Dataset excerpts ::
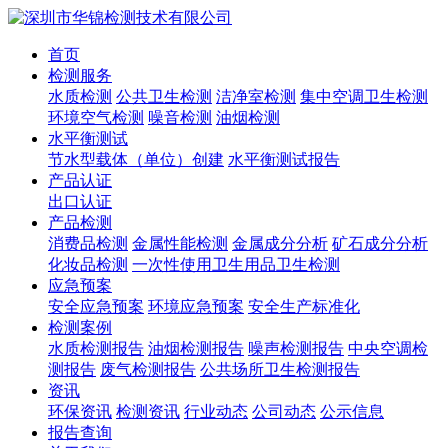
首页
检测服务
水质检测
公共卫生检测
洁净室检测
集中空调卫生检测
环境空气检测
噪音检测
油烟检测
水平衡测试
节水型载体（单位）创建
水平衡测试报告
产品认证
出口认证
产品检测
消费品检测
金属性能检测
金属成分分析
矿石成分分析
化妆品检测
一次性使用卫生用品卫生检测
应急预案
安全应急预案
环境应急预案
安全生产标准化
检测案例
水质检测报告
油烟检测报告
噪声检测报告
中央空调检
测报告
废气检测报告
公共场所卫生检测报告
资讯
环保资讯
检测资讯
行业动态
公司动态
公示信息
报告查询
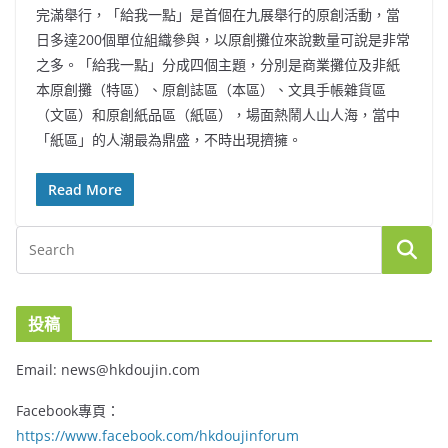
完滿舉行，「給我一點」是首個在九展舉行的原創活動，當
日多達200個單位組織參與，以原創攤位來說數量可說是非常
之多。「給我一點」分成四個主題，分別是商業攤位及非紙
本原創攤（特區）、原創誌區（本區）、文具手帳雜貨區
（文區）和原創紙品區（紙區），場面熱鬧人山人海，當中
「紙區」的人潮最為鼎盛，不時出現擠擁。
Read More
投稿
Email: news@hkdoujin.com
Facebook專頁：
https://www.facebook.com/hkdoujinforum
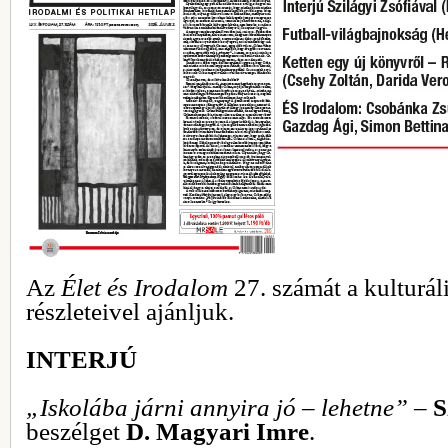
Az
Élet és Irodalom
27. számát a kulturál
részleteivel ajánljuk.
INTERJÚ
„Iskolába járni annyira jó – lehetne” –
S
beszélget
D. Magyari Imre
.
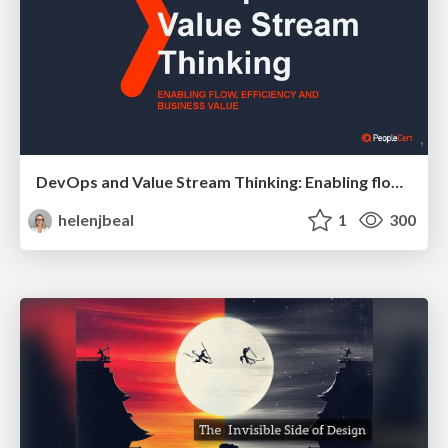
DevOps and Value Stream Thinking: Enabling flow, efficiency and business value
helenjbeal
1
300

What is needed ::
Repeat all the data as it stands, dropping any images it holds.

Result of the task ::
首页
检测服务
水质检测
公共卫生检测
洁净室检测
集中空调卫生检测
环境空气检测
噪音检测
油烟检测
水平衡测试
节水型载体（单位）创建
水平衡测试报告
产品认证
出口认证
产品检测
消费品检测
金属性能检测
金属成分分析
矿石成分分析
化妆品检测
一次性使用卫生用品卫生检测
应急预案
安全应急预案
环境应急预案
安全生产标准化
检测案例
水质检测报告
油烟检测报告
噪声检测报告
中央空调检
测报告
废气检测报告
公共场所卫生检测报告
资讯
环保资讯
检测资讯
行业动态
公司动态
公示信息
报告查询
完滿舉行，「給我一點」是首個在九展舉行的原創活動，當
日多達200個單位組織參與，以原創攤位來說數量可說是非常
之多。「給我一點」分成四個主題，分別是商業攤位及非紙
本原創攤（特區）、原創誌區（本區）、文具手帳雜貨區
（文區）和原創紙品區（紙區），場面熱鬧人山人海，當中
「紙區」的人潮最為鼎盛，不時出現擠擁。
Read More
投稿
Email: news@hkdoujin.com
Facebook專頁：
https://www.facebook.com/hkdoujinforum
Az
Élet és Irodalom
27. számát a kulturál
részleteivel ajánljuk.
INTERJÚ
„Iskolába járni annyira jó – lehetne” –
S
beszélget
D. Magyari Imre
.
DevOps and Value Stream Thinking: Enabling flow, efficiency and business value
helenjbeal
1
300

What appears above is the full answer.